Testo da analizzare:

Ogni giorno gli avvenimenti ci incalzano, e quasi niente più ci stupisce. I
fatti di cronaca ci solleticano, e raramente scatta dentro di noi qualcosa di
davvero originale. La giostra della vita continua a girare, e facciamo sempre
più fatica a scendere, fermarci a pensare per capire e darle un senso. Come un
fiore, la vita rischia di morire per mancanza di attenzione, di qualcuno che se
ne curi davvero. E, se pensiamo a noi consacrati, la cosa è a dir poco
preoccupante.
Meglio non pensare
Forse aveva ragione Pascal, quando scriveva: «Gli uomini, non avendo potuto
rimediare alla morte, alla miseria, all’ignoranza, hanno deciso di non pensarci
per vivere felici» (Pensieri, 98). Oggi, la nostra società manifesta palesemente
sintomi di fuga dalla realtà, meccanismi ben oleati per l’organizzazione di
scenari alternativi alla dura realtà della vita quotidiana. Le televisioni
producono a ciclo continuo programmi d’evasione, giochi a quiz, lotterie e
dibattiti approssimativi che invadono le nostre case e rischiano,
paradossalmente, di far apparire fuori posto i problemi della vita reale:
relazioni interpersonali e sociali, giustizia, pace, lavoro, economia, politica,
onestà, verità… È un po’ come quando si sta in una sala d’attesa e è necessario
inventarsi qualcosa per ammazzare il tempo. Peccato che la sala d’attesa sia la
vita e, con tutta probabilità, neppure sappiamo che cosa aspettare!
Nella vita di tutti, però, ci sono interrogativi, antichi e nuovi, che attendono
una risposta. Alcuni metafisici e sostanziali, altri più contingenti e legati al
cammino della storia quotidiana. Qual è il senso della nostra vita? Dove ci
porta il tempo? Siamo prigionieri o protagonisti della storia? Le nostre scelte
possono incidere o non contano niente? Possiamo dire di essere cresciuti in
umanità, oppure ne stiamo perdendo il senso?

Dati forniti:
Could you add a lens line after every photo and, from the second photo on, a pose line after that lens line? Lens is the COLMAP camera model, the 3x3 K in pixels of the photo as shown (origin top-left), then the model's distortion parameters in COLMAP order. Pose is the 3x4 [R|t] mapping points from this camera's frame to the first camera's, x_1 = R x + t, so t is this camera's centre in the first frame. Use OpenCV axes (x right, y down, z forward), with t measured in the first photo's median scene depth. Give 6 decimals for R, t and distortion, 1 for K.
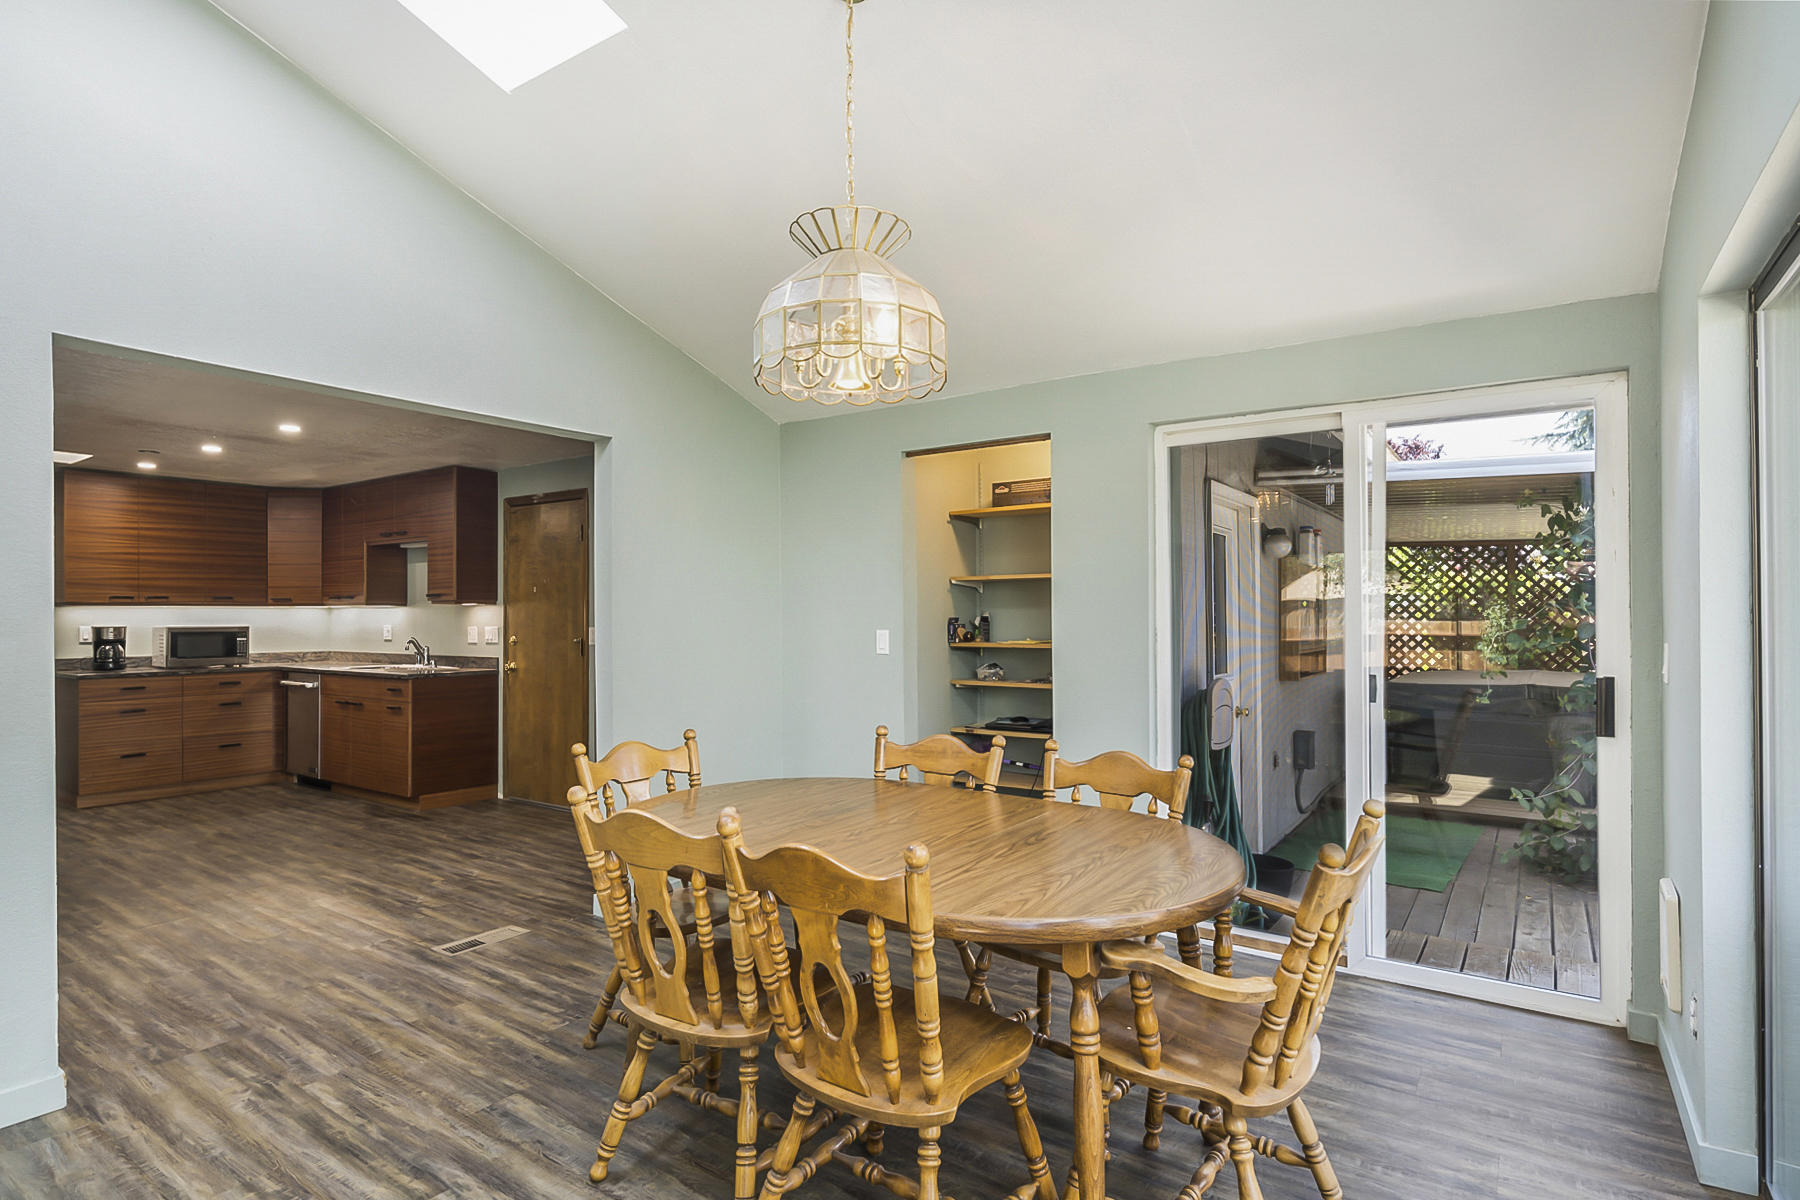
lens RADIAL K [[916.1, 0, 902.7], [0, 916.1, 612.0], [0, 0, 1]] dist [-0.005491, 0.000761]
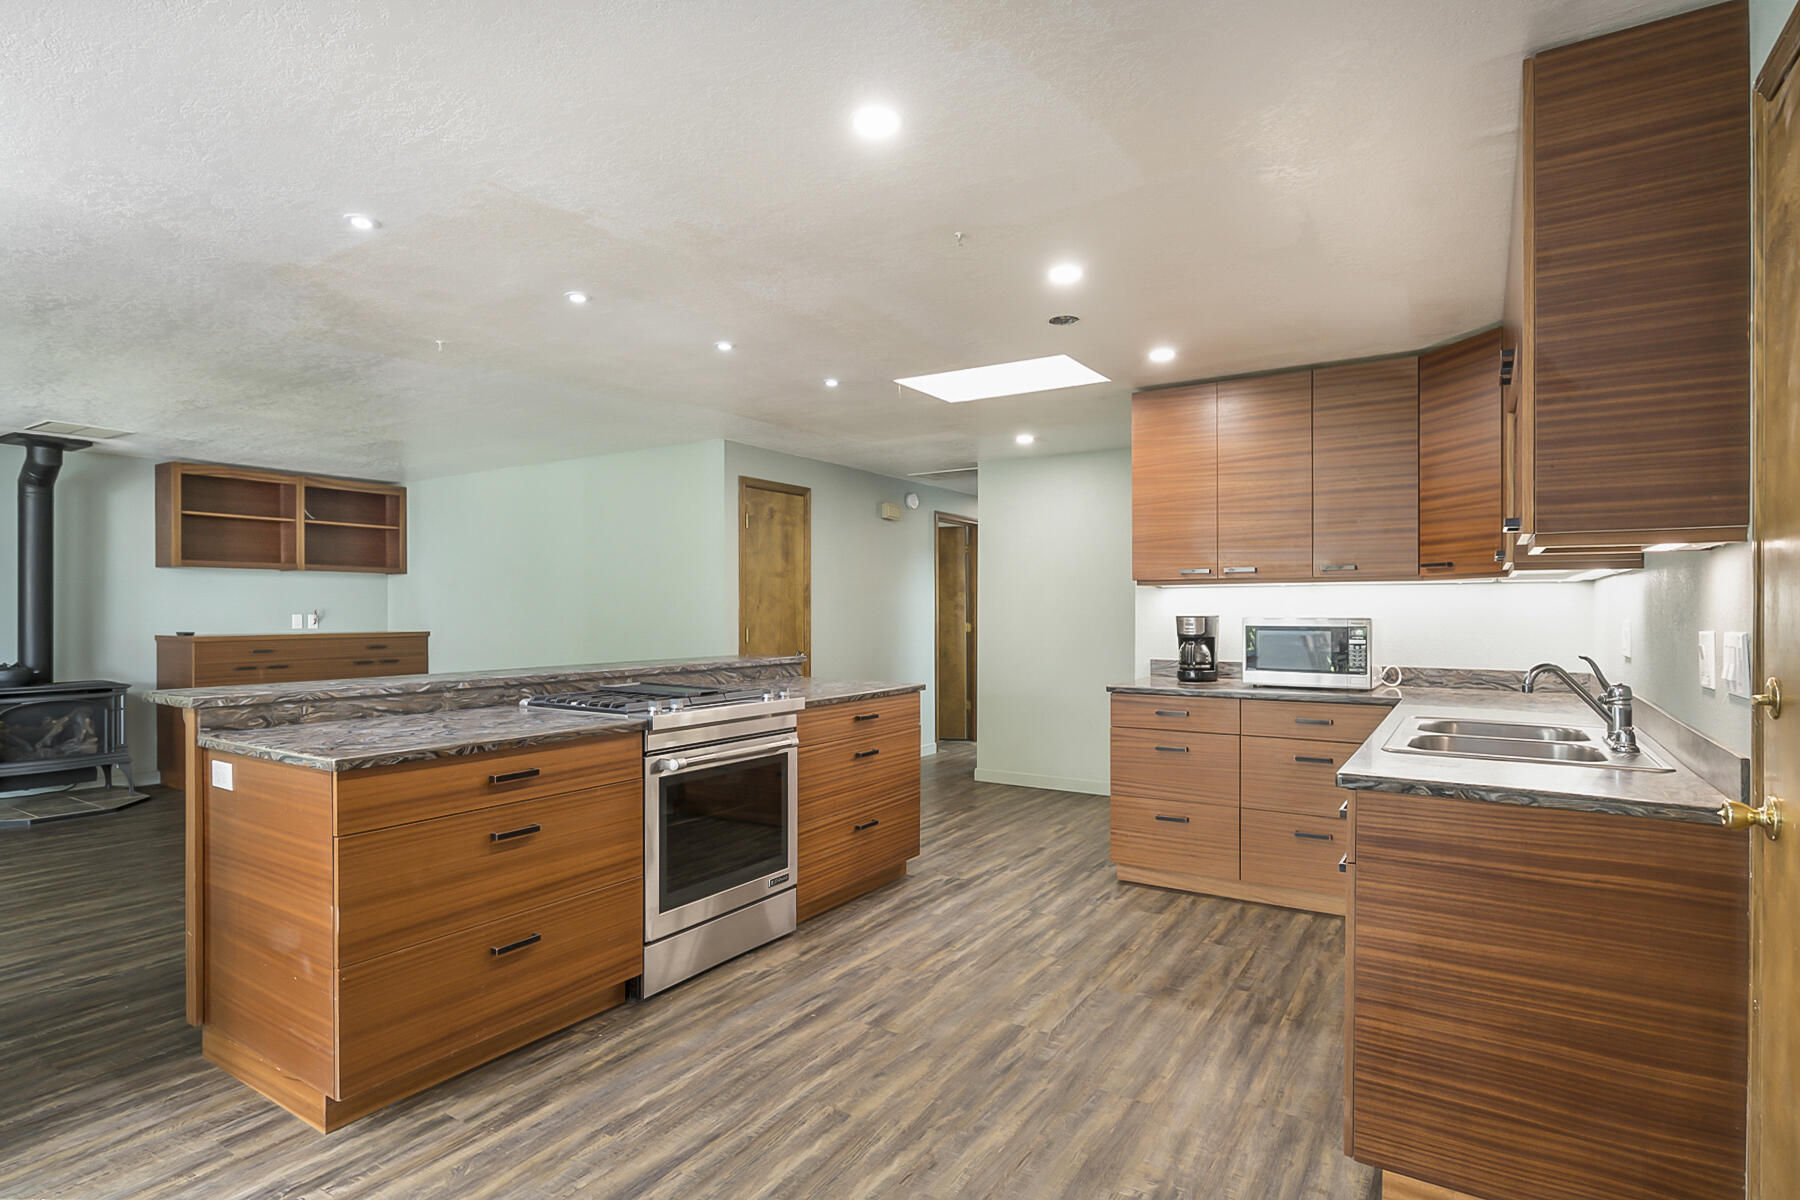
lens RADIAL K [[916.1, 0, 902.7], [0, 916.1, 612.0], [0, 0, 1]] dist [-0.005491, 0.000761]
pose [[0.038249, 0.006207, -0.999249, -0.207864], [0.003396, 0.999974, 0.006341, 0.008344], [0.999262, -0.003636, 0.038227, 0.767017]]
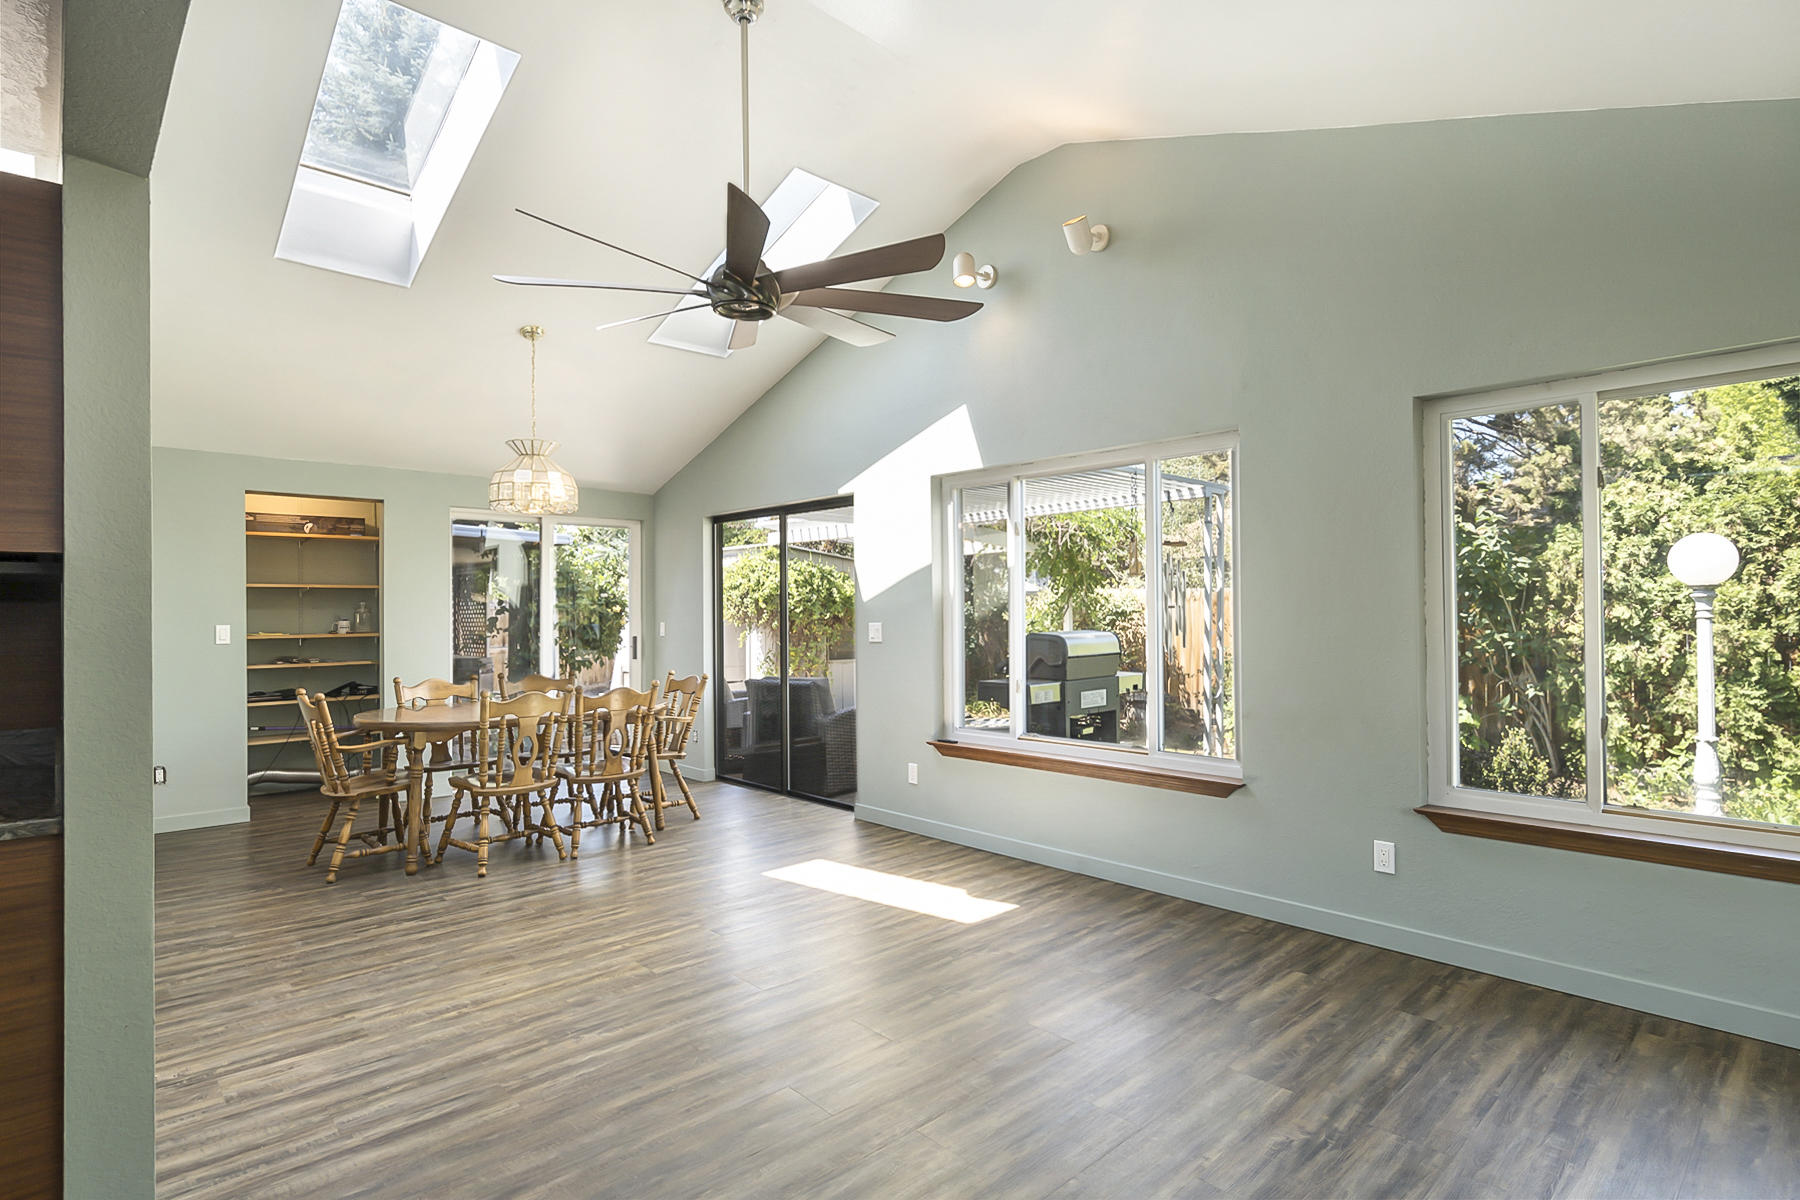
lens RADIAL K [[906.2, 0, 897.7], [0, 906.2, 604.0], [0, 0, 1]] dist [-0.005565, 0.001372]
pose [[0.211099, 0.011838, 0.977393, -0.711198], [-0.000435, 0.999928, -0.012017, 0.003180], [-0.977465, 0.002111, 0.211089, -0.127479]]
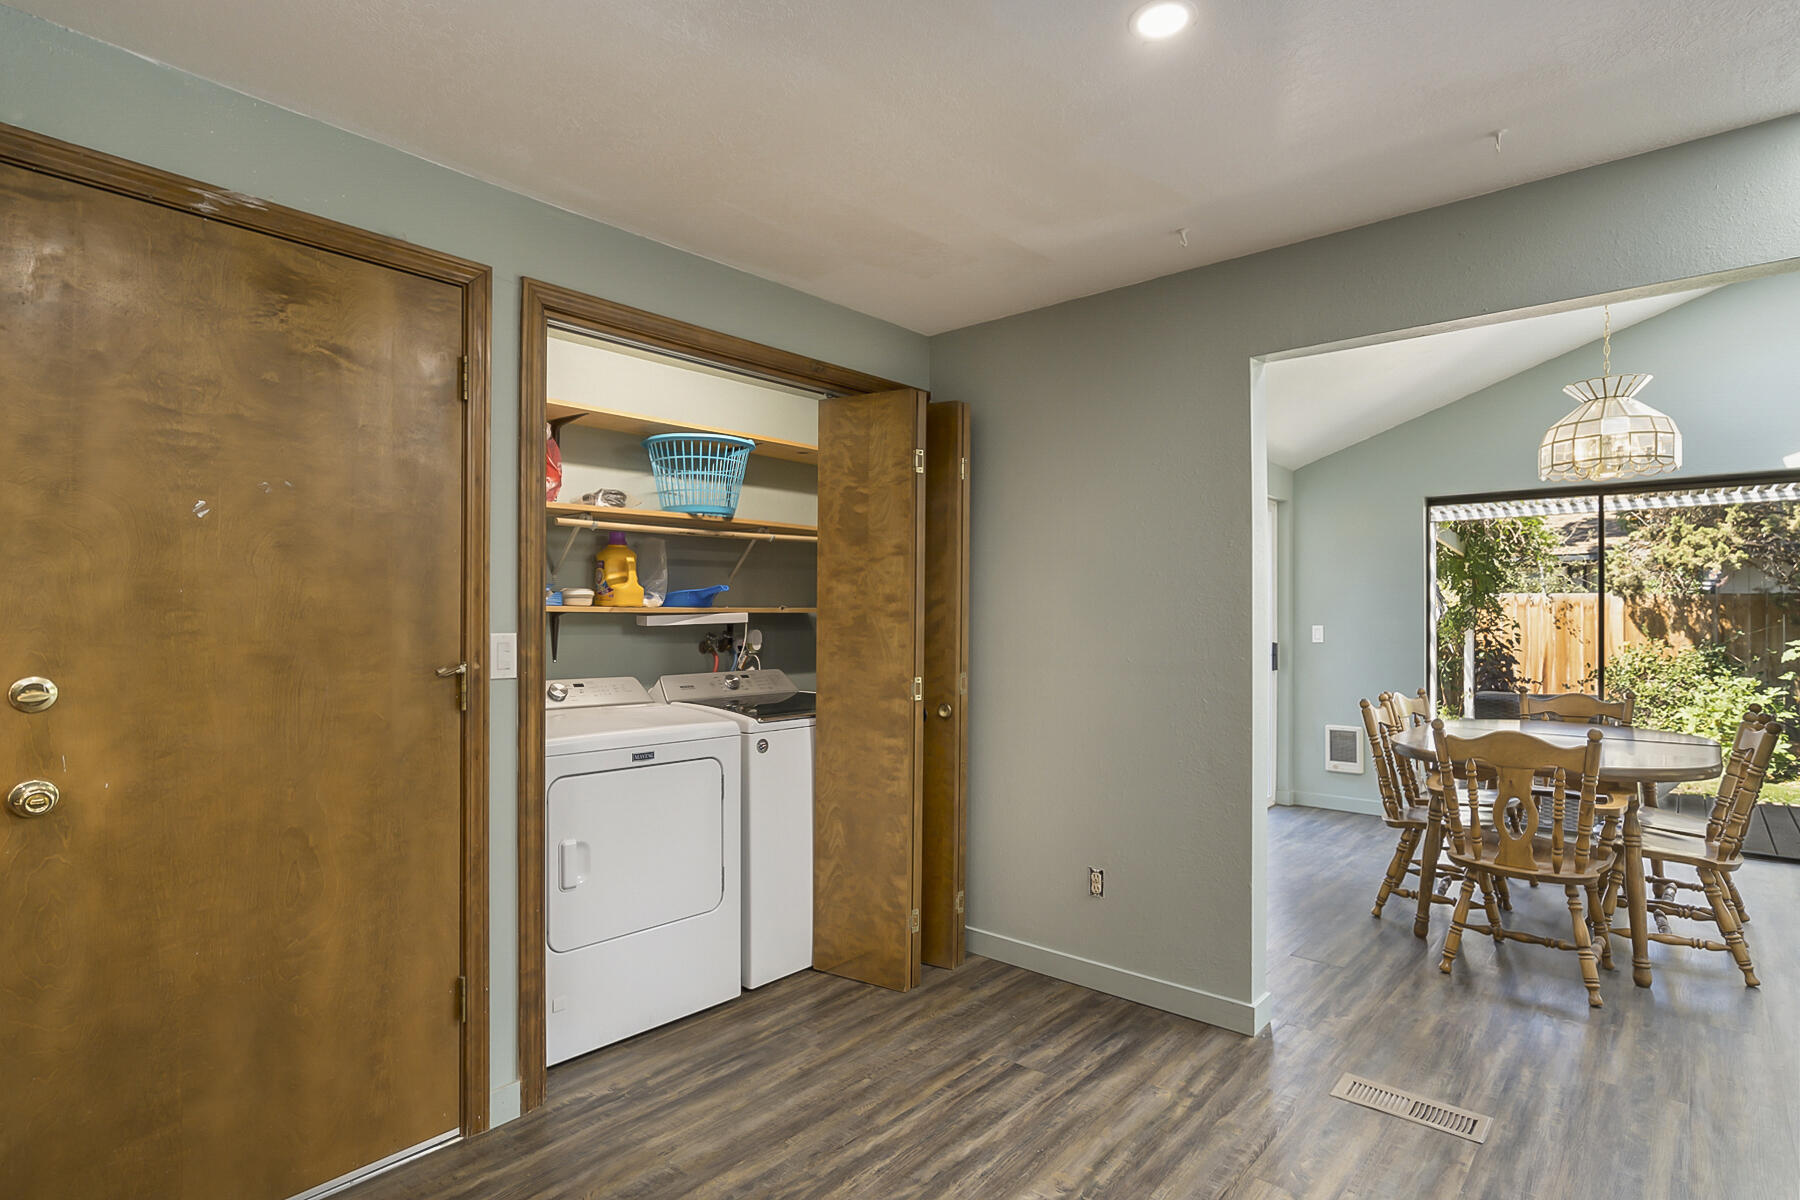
lens RADIAL K [[905.6, 0, 904.4], [0, 905.6, 610.1], [0, 0, 1]] dist [-0.000796, 0.000814]
pose [[0.113865, 0.011748, 0.993427, -0.635401], [-0.003026, 0.999930, -0.011478, 0.009793], [-0.993492, -0.001699, 0.113893, 0.715140]]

Compiti da svolgere:
[1] Rispondi a queste domande sul testo che riflette sulla fuga dalla realtà:
(a) A che cosa viene paragonata la vita che rischia di morire per mancanza di attenzione?
(b) Quale autore è citato nella parte intitolata "Meglio non pensare"?
(c) A quale luogo il testo paragona la vita, in cui bisogna inventarsi qualcosa per ammazzare il tempo?
[2] Cita dal testo sulla fuga dalla realtà il passo che va da "Nella vita di" fino a "perdendo il senso?" compreso.
[3] Prosegui il testo sulla fuga dalla realtà, riprendendo dopo l'ultima frase riportata.
Le voci fornite non servono per svolgere i compiti.

Risposte ai compiti:
[1]
(a) A un fiore.
(b) Pascal.
(c) A una sala d'attesa.

[2]
Nella vita di tutti, però, ci sono interrogativi, antichi e nuovi, che attendono
una risposta. Alcuni metafisici e sostanziali, altri più contingenti e legati al
cammino della storia quotidiana. Qual è il senso della nostra vita? Dove ci
porta il tempo? Siamo prigionieri o protagonisti della storia? Le nostre scelte
possono incidere o non contano niente? Possiamo dire di essere cresciuti in
umanità, oppure ne stiamo perdendo il senso?

[3]
«Meglio non pensarci!», sembra essere la reazione più diffusa. La tendenza di
sottrarsi ai problemi e alla sofferenza emotiva che comportano, in qualche
misura, è tipica di tutti gli uomini, ma è anche la base di tutte le malattie
psichiche. Jung diceva che «la nevrosi è sempre un sostituto della legittima
sofferenza». Ma con il tempo questo sostituto diventa più doloroso delle
sofferenze e fatiche che doveva ovviare, finendo per divenire esso stesso un
problema in più. Quindi: più si cerca di fuggire il problema, più ci si
invischia nella fatica del vivere! Quando cerchiamo di evitare la sofferenza che
comporta la questione del senso, così come la soluzione dei problemi quotidiani,
perdiamo per strada anche i benefici che questa sofferenza ci procura, le
offerte che porta con sé per crescere in vista di una maggior verità e libertà.
Crisi, fatica e sofferenza sono un segnale, posto sul nostro cammino, che sta a
indicare un momento cruciale per la nostra umanizzazione, il nostro divenire
pienamente noi stessi.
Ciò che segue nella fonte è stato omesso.